The experiences will appear seamlessly in familiar tools like Office, Outlook and Microsoft Teams to help people find information, learn quickly and get up to speed faster within the apps they use every day. When employees see an unfamiliar acronym or project in email or chat, for example, they’ll be able to hover on the word and pop out a topic card with a description and related experts, documents and videos. A click on the card will call up a topic page, curated by AI and experts, with richer information like diagrams that link related and adjacent topics.

These capabilities “are going to further enhance our ability to reach our business goals with quicker access and connection to colleagues and their expertise — what we call our connected thinking,” says Simon Denton, Mott MacDonald productivity applications architect. “They’re going to help us build an even stronger knowledge network so people can have the right knowledge at the right time to deliver more excellent project outcomes for our clients. It’s going to be brilliant.”

The company already organizes its many experts and vast business knowledge into 47 communities that cover aviation, bridges and other practice areas. It began building its initial knowledge management system a few years ago to classify content in SharePoint and add people to Yammer groups based on interest.

Strategy

Project Cortex, currently in private preview, will give Mott MacDonald even more advanced capabilities. Already secure and compliant, the product will allow automated policies based on precise document tags for added security. Its knowledge experiences, which build on an organization’s existing SharePoint content services, will permeate everyday work tools in Microsoft 365 and could one day include learning content from such platforms as LinkedIn Learning.
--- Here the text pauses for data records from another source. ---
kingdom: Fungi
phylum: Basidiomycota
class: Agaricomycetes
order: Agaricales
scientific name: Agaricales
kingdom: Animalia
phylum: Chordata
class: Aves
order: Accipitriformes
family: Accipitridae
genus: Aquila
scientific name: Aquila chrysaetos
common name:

The solution will have powerful capture technology to make ingested content smarter. Powered by AI, it can extract information from structured content like forms, receipts and invoices. With machine teaching – having experts teach the AI how to respond – Project Cortex can also pull information from unstructured content like legal contracts and employee agreements.

It then adds metadata and classifies the documents into topics, automatically doing tasks that are traditionally manual and slow.
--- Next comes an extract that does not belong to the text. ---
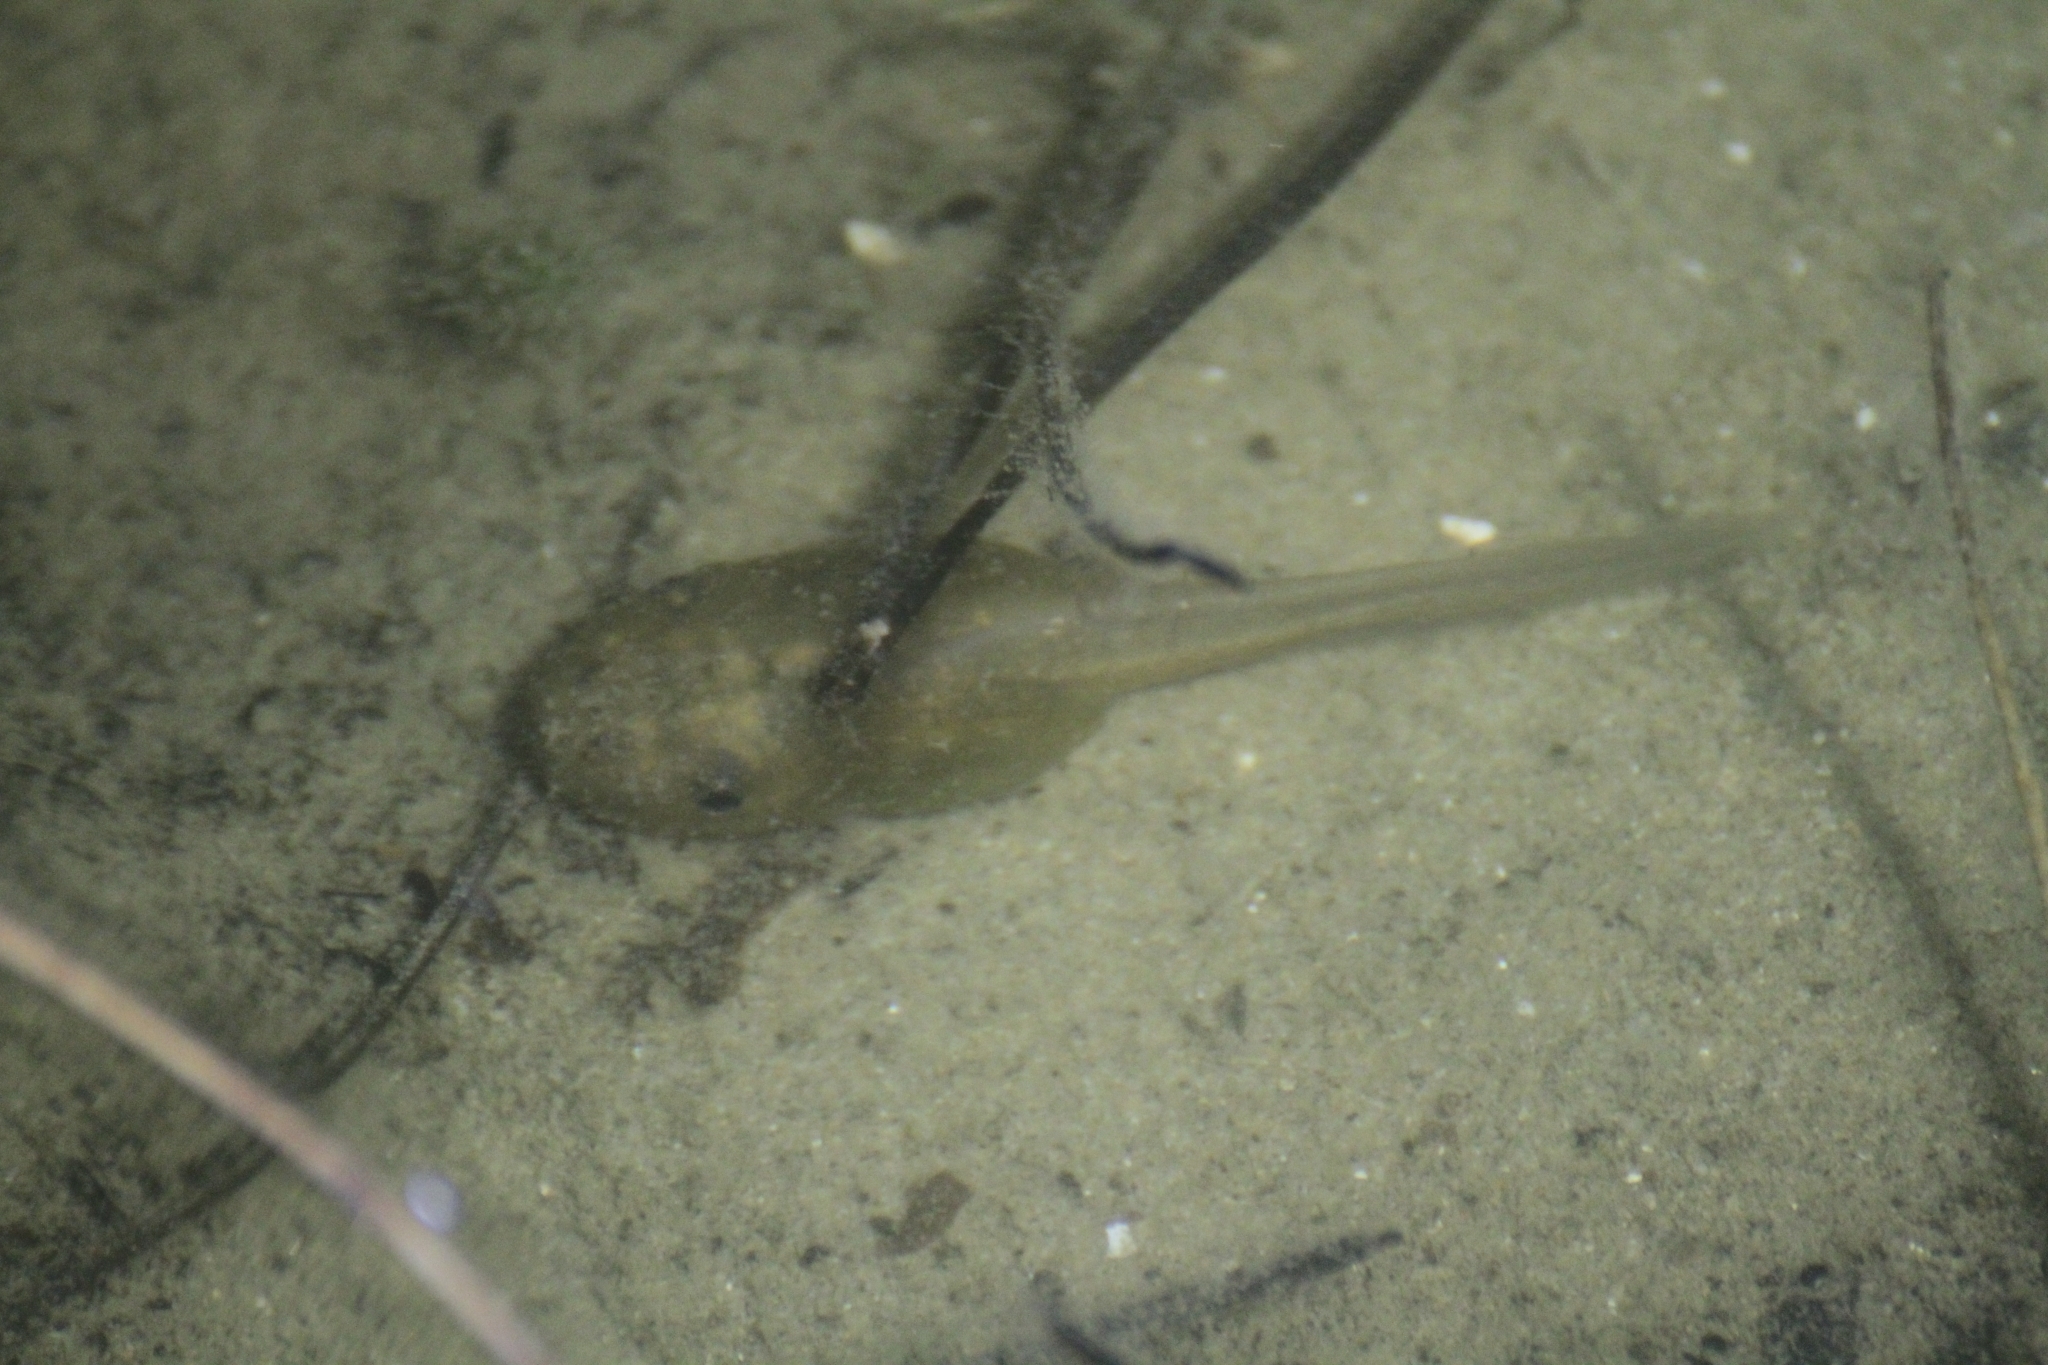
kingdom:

I’m really excited by Microsoft’s vision for creating knowledge networks. It fits completely in with [our] strategy for knowledge. The idea of connecting people to content and content to people, powered by Microsoft 365 – it’s going to be a game changer for us.

Simon Denton (Productivity Applications Architect, Mott MacDonald)

Results

“We’re really excited about that,” says Denton. “We’re already talking about processing 30 years’ worth of drawings with good information on how something was built and how it needs to be maintained for the future. It’s going to unlock a lot of latent knowledge.”

At Mott MacDonald, Project Cortex will help build stronger connections across the company’s large, global communities and deliver timely information that helps employees create solutions to many complex challenges, build expertise and save time, all while enhancing service to customers, Denton says.